Well it doesn't. In particular SCSI and Fire-wire Drives have data
queued and, to give the CPU something to do while the writes are
occurring, the block-layer sleeps. So, you can have some other
task "think" wrong about the state of the machine.

> The question is how much FS state is cached on either kernel.
> If it is too much, then I will ask how I can cause to be less, perhaps
> by use of a flag that parallels how O_DIRECT works. I thought that new
> files were entries in a directories inode and I agree that inodes are
> held in memory! But I don't know when they are first read or reread.

Unless you unmount/re-mount, they will not be re-read. That's why you
need to "share" at the file-system level. FYI, it's already being
done and clustered disks were first done by DEC under RSX/11, then
under VAX/VMS. It's truly "old-hat".

> The directory entry would certainly have to be reread after a write
> operation on disk that touched it - or more simply, the directory entry
> would hvae to be reread every time it were needed, i.e. be uncached.

Rows excerpted from a collection:
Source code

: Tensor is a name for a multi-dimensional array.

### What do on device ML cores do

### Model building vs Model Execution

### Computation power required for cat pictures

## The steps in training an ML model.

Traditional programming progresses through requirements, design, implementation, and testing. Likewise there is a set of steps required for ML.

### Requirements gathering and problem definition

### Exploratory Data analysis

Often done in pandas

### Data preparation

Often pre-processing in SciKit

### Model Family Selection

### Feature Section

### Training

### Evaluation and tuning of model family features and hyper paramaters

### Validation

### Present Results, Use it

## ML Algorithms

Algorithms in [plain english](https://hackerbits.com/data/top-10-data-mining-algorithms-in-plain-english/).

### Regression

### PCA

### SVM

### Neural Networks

--

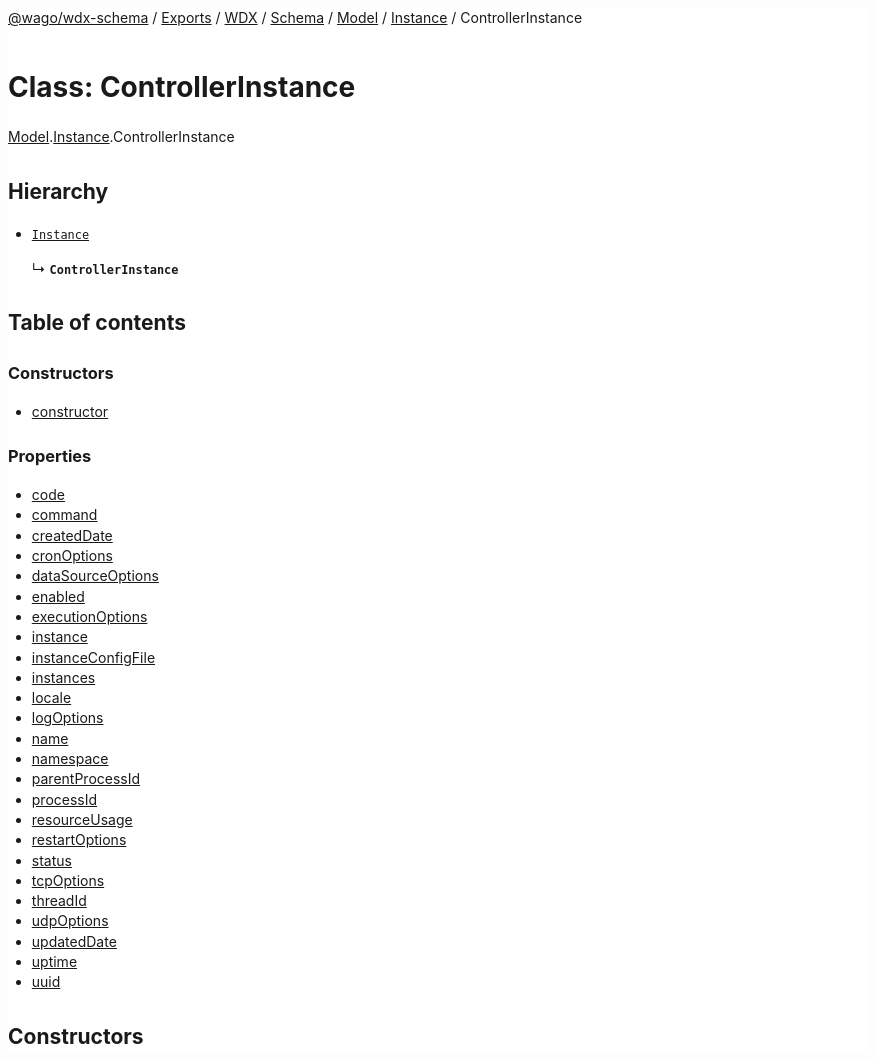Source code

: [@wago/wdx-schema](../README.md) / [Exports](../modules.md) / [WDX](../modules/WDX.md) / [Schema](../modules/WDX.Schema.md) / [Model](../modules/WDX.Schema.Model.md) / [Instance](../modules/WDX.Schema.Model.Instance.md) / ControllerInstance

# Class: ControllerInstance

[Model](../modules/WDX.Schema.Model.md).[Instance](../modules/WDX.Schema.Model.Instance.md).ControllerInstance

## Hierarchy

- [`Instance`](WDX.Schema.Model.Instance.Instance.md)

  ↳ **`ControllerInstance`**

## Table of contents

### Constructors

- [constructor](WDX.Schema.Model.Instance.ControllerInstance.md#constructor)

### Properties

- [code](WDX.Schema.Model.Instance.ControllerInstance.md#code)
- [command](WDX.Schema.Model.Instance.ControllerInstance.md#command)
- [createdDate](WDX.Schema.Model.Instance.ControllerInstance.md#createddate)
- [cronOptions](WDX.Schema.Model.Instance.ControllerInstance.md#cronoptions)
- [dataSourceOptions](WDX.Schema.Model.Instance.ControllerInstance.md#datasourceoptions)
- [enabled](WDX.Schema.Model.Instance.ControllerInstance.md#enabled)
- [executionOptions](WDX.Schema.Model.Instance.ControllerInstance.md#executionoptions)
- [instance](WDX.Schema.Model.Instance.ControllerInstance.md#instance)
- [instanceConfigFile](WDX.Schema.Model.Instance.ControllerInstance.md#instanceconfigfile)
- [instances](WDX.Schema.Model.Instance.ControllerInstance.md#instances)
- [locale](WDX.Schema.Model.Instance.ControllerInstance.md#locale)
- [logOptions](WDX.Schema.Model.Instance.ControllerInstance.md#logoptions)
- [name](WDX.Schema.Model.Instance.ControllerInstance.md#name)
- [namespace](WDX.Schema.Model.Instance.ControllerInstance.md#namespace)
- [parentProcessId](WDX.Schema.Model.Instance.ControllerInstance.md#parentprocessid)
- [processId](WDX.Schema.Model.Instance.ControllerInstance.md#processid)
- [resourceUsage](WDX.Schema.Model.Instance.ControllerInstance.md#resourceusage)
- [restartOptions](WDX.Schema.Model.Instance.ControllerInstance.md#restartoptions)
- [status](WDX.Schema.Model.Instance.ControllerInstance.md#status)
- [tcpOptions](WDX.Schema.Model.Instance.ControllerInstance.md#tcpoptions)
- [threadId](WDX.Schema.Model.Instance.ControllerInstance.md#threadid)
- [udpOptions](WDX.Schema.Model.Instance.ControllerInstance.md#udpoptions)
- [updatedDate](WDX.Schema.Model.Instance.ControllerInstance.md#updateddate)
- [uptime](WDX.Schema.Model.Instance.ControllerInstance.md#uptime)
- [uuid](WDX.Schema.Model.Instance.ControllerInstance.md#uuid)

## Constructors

...

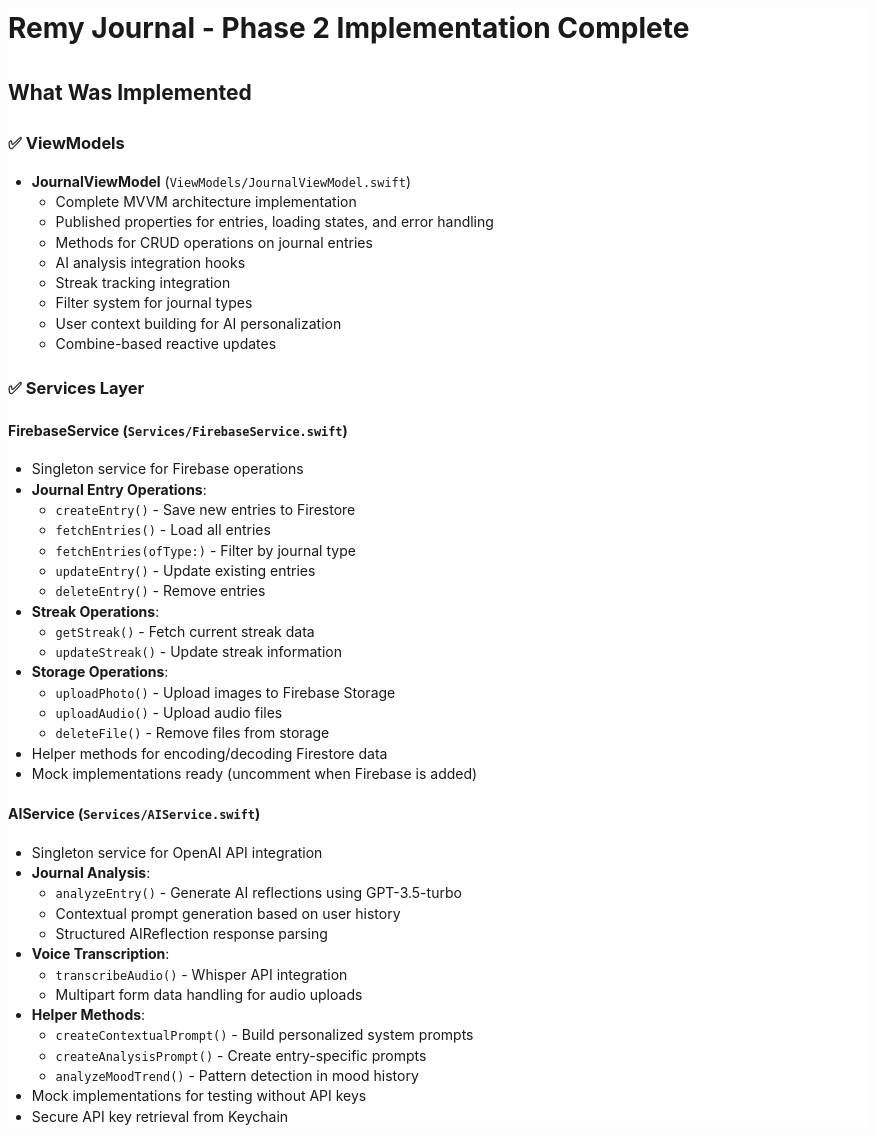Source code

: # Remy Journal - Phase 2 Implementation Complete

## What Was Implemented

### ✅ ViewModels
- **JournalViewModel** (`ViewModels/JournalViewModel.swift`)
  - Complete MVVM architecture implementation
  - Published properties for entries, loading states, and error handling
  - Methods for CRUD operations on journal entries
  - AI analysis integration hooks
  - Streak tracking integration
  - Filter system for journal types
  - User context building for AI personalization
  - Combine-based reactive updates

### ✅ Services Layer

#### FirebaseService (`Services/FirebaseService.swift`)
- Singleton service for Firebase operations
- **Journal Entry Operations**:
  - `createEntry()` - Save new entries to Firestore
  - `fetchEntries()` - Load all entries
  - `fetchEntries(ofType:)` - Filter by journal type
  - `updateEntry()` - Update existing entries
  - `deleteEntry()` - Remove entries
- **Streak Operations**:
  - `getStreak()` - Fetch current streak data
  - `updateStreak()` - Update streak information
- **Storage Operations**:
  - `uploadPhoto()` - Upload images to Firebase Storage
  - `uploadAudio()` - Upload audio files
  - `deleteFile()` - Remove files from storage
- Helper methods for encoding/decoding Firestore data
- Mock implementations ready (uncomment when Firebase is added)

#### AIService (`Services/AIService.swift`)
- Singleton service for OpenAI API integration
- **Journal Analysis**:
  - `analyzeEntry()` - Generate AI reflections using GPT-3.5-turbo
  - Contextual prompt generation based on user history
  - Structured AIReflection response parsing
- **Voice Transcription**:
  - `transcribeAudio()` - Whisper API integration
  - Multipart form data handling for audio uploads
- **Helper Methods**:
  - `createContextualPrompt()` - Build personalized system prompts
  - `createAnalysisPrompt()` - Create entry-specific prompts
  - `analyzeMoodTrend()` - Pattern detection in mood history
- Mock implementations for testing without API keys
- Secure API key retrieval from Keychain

» TASKS FOR THIS EXERCISE
1. Count the lines in the rows that contain the string "required", treating uppercase and lowercase letters as different, and give only the number.
2. Write the next part of the forum thread about file-system caching, picking up right after its last line.
These rows are unrelated to the forum thread about file-system caching.

» EXPECTED OUTPUTS
1. 2

2.
>
> If that presently is not possible, then I would like to think about
> making it possible. Isn't there some kind of inode reading that goes on
> at mount? Can I cause it to happen (or unhappen) at will?
>

Yes but you have a problem with synchronization. You need to synchronize
a file-system at the file-system level so that one process accessing the
file-system, obtains the exact same image as any other process.

> > You have created perfect isolation so, by definition, the other
> > isolated user's don't know that you have just used space that they
> > think that they own.
>
> Well, I don't think that's a fair analogy .. if a "reserve_blocks"
> call is added to VFS, then I can use it to prelock the "space that
> they think they own", and prevent contention. The question is how
> each FS does the block reservation, and why it should not go through
> a generic method in the VFS layer.
>
> > Now, the notion of a complete 'file-system' for support may not be
> > required. What you need is like a file-system without all the frills.
>
> I think that's the wrong tack, though simply _disabling_ some
> operations initially (such as making new files!) may be the way to go.
> Just enable more ops as generic support is added.

Well, if you don't make new files, and you don't update any file-data,
they you just mount R/O and be done with it. When a FS is mounted
R/O, one doesn't care about atomicity anymore, only performance.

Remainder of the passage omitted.